Naar boven ↑

Rechtspraak

Raadsbeslissing. Klacht van advocaat over een advocaat van de wederpartij. Klachtonderdeel a) gaat over onnodig grievende uitlatingen richting de deken, richting het gerechtshof en richting kantoorgenoten van klager. De uitlatingen van verweerder tegenover het gerechtshof en de kantoorgenoten van klager overschrijden het betamelijke. Het klachtonderdeel is in zoverre gegrond. De uitlatingen van verweerder tegenover de deken waren in de context van het gevoerde debat toelaatbaar en het klachtonderdeel is in zoverre ongegrond. In klachtonderdeel b) wordt verweerder verweten dat hij zich tot het gerechtshof heeft gewend nadat arrest was gewezen en zonder daarvan afschrift te sturen aan klager.

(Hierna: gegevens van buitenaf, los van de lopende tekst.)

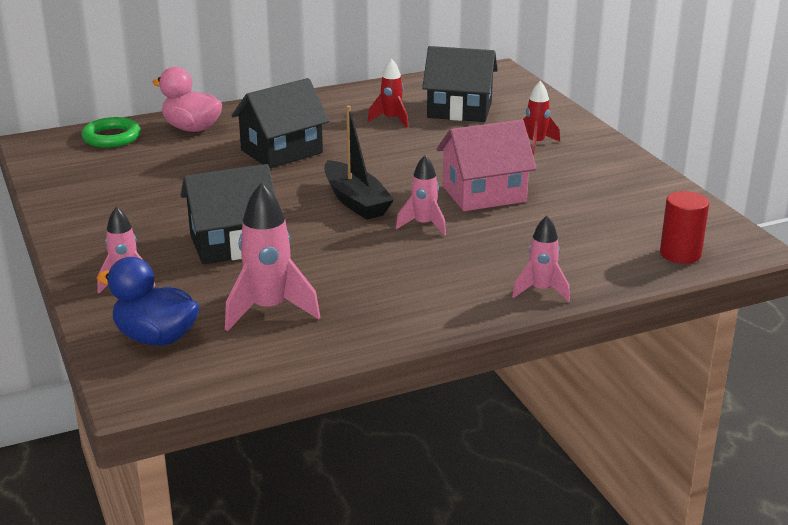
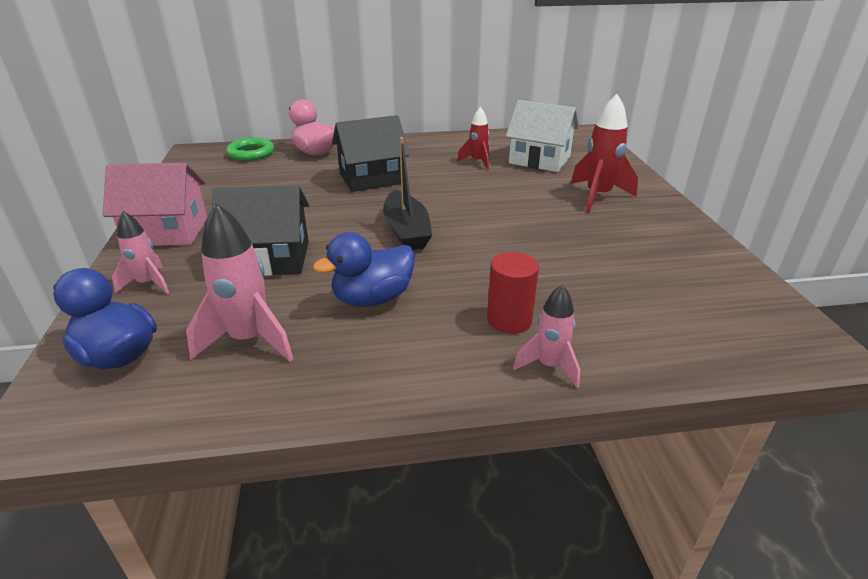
camera: 15 degrees right, 5 degrees up
pink rocket [396,155,446,236] -> none
black house [422,46,498,122] -> white house [506,100,579,172]
pink house [436,119,537,211] -> pink house moved to [103,163,207,246]
red rocket [523,81,560,155] -> red rocket [571,94,638,212], size x1.62
red cylinder [660,191,709,264] -> red cylinder moved to [487,252,539,334]
none -> blue duck [313,232,415,307]

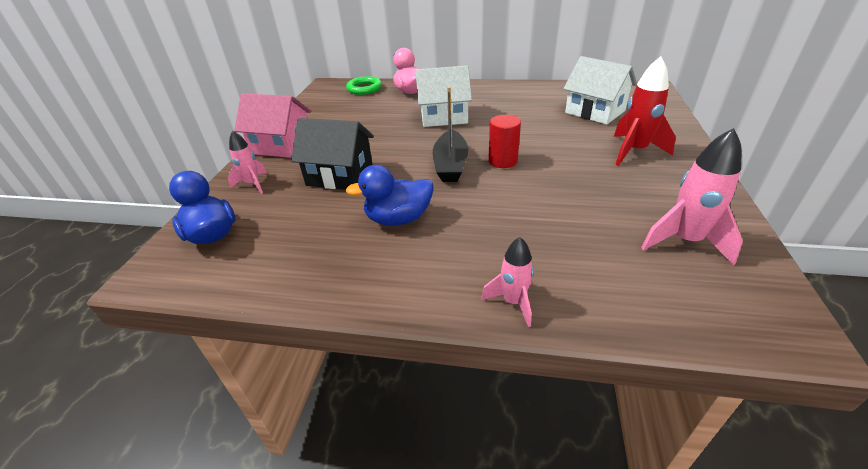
camera: 20 degrees right, 5 degrees up
pink rocket [186,203,294,362] -> pink rocket moved to [641,128,743,265]
black house [332,115,409,192] -> white house [415,65,472,127]
red rocket [457,107,490,170] -> none
red cylinder [487,252,539,334] -> red cylinder moved to [488,115,521,168]

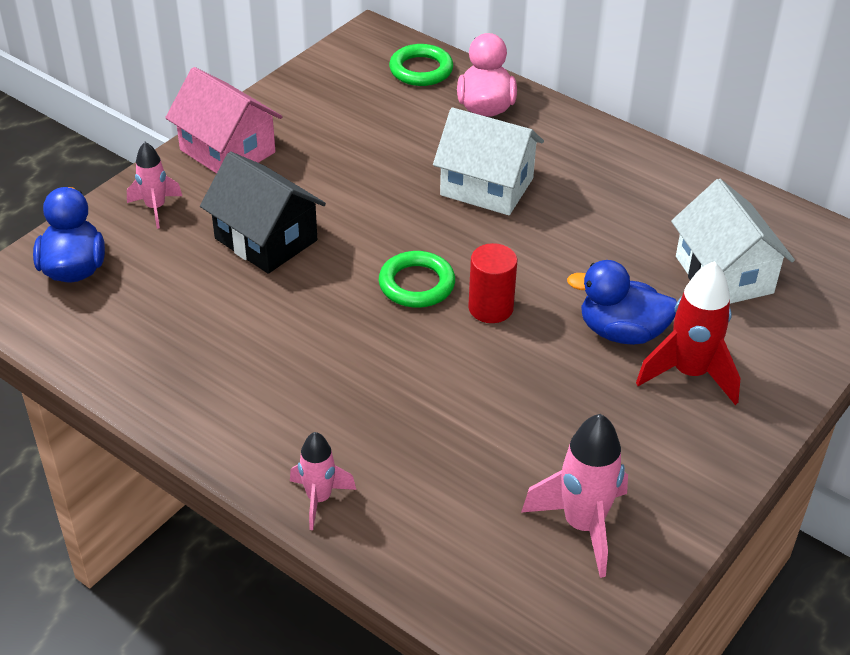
camera: 25 degrees right, 5 degrees up
blue duck [346,165,433,225] -> blue duck moved to [567,260,677,345]
black boat [433,87,468,182] -> green ring [379,251,455,308]

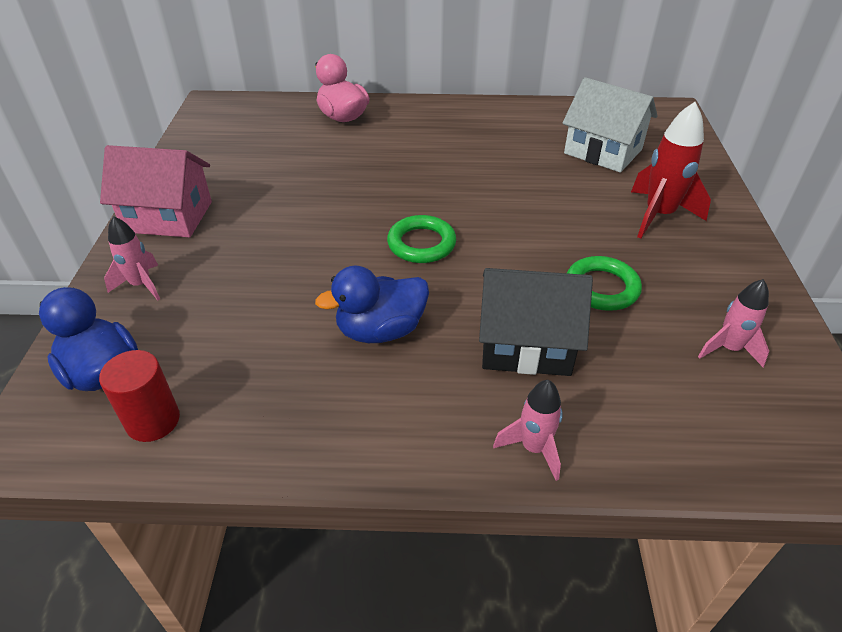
camera: 35 degrees left, 0 degrees up
black house [200,152,326,274] -> black house moved to [479,268,593,376]
green ring [389,44,453,86] -> green ring moved to [567,256,642,311]
white house [433,107,544,215] -> none
red cylinder [468,243,518,323] -> red cylinder moved to [99,350,180,442]
pink rocket [521,414,628,578] -> pink rocket [698,279,769,368], size x0.62
blue duck [567,260,677,345] -> blue duck moved to [315,266,429,343]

De raad oordeelt dat verweerder tuchtrechtelijk verwijtbaar heeft gehandeld. Verweerder had klager, als advocaat van de wederpartij, moeten informeren over zijn verzoeken aan het hof zodat klager ook de kans had gekregen om hierop te reageren. Verweerder heeft onvoldoende blijk gegeven van een betamelijke en professionele beroepsuitoefening. Verweerder toont weinig professionele distantie van zijn cliƫnten en lijkt zich (daardoor) van een onprofessionele toon te bedienen. De raad acht oplegging van en berisping in dit geval passend en geboden.